## TEXTO PROPORCIONADO
Un misterioso asesor de Putin que desaparece de un día para el otro: así empieza la novela “El mago del Kremlin”

El mago del Kremlin
Giuliano da Empoli
«El mago del Kremlin» permite adentrarse en la puja de poder en Rusia. (Carles Ribas / El País).

Antes de convertirse en el asesor más cercano del presidente Vladimir Putin, Vadim Baranov fue productor de reality shows. Tras su renuncia y desaparición de la esfera pública, comienzan a propagarse todo tipo de historias sobre ese misterioso hombre, conocido como “el nuevo Rasputín”, sin que nadie sea capaz de distinguir lo verdadero de lo falso. Esa es la premisa que impulsa la premiada primera novela del sociólogo, ensayista y asesor político de origen italo-suizo Giuliano da Empoli.

En los últimos meses, El mago del Kremlin no pasó desapercibida. Revolucionó el mercado europeo y recibió prestigiosos galardones de la talla del Gran Premio de Novela de la Academia Francesa y el premio Honoré de Balzac, además de resultar finalista de la más reciente edición del Premio Goncourt.

## EJERCICIOS
1 - En el texto sobre El mago del Kremlin, ¿a qué se dedicaba Vadim Baranov antes de convertirse en el asesor más cercano de Vladimir Putin?
2 - Copia del texto sobre El mago del Kremlin el fragmento que empieza en "Antes de convertirse" y termina en "Giuliano da Empoli.", sustituyendo "reality shows" por "programas de telerrealidad".
El material no guarda ninguna relación con el texto sobre El mago del Kremlin.

## SECCIÓN DE DATOS
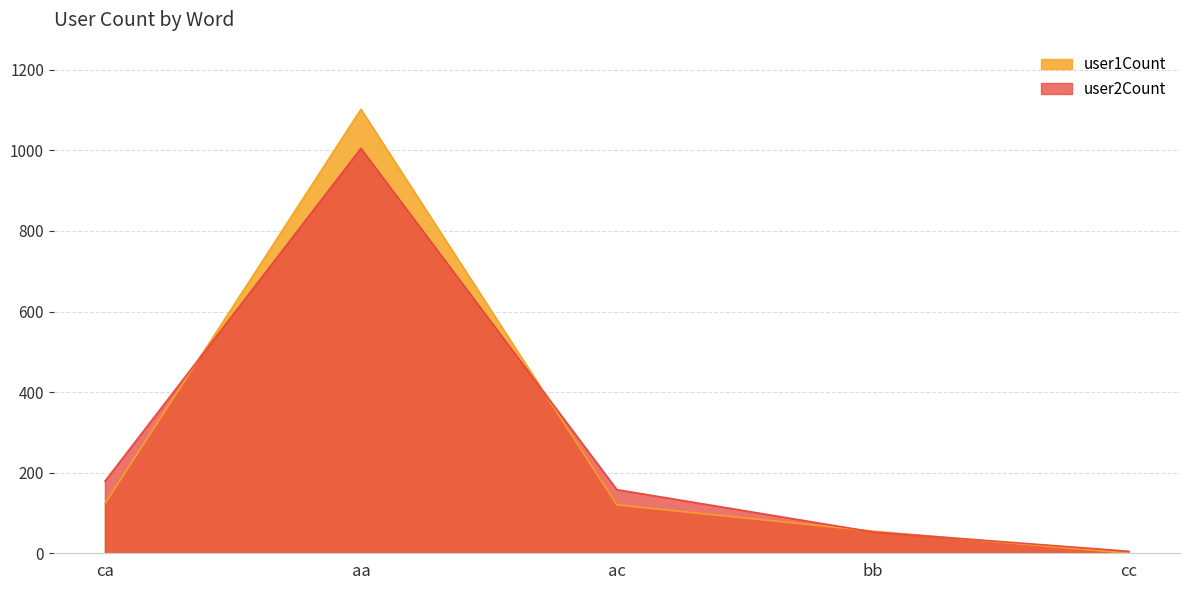

What is the sum of all user2Count values?

1400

## SOLUCIONES POR EJERCICIO
1 - Era productor de reality shows.

2 -
Antes de convertirse en el asesor más cercano del presidente Vladimir Putin, Vadim Baranov fue productor de programas de telerrealidad. Tras su renuncia y desaparición de la esfera pública, comienzan a propagarse todo tipo de historias sobre ese misterioso hombre, conocido como “el nuevo Rasputín”, sin que nadie sea capaz de distinguir lo verdadero de lo falso. Esa es la premisa que impulsa la premiada primera novela del sociólogo, ensayista y asesor político de origen italo-suizo Giuliano da Empoli.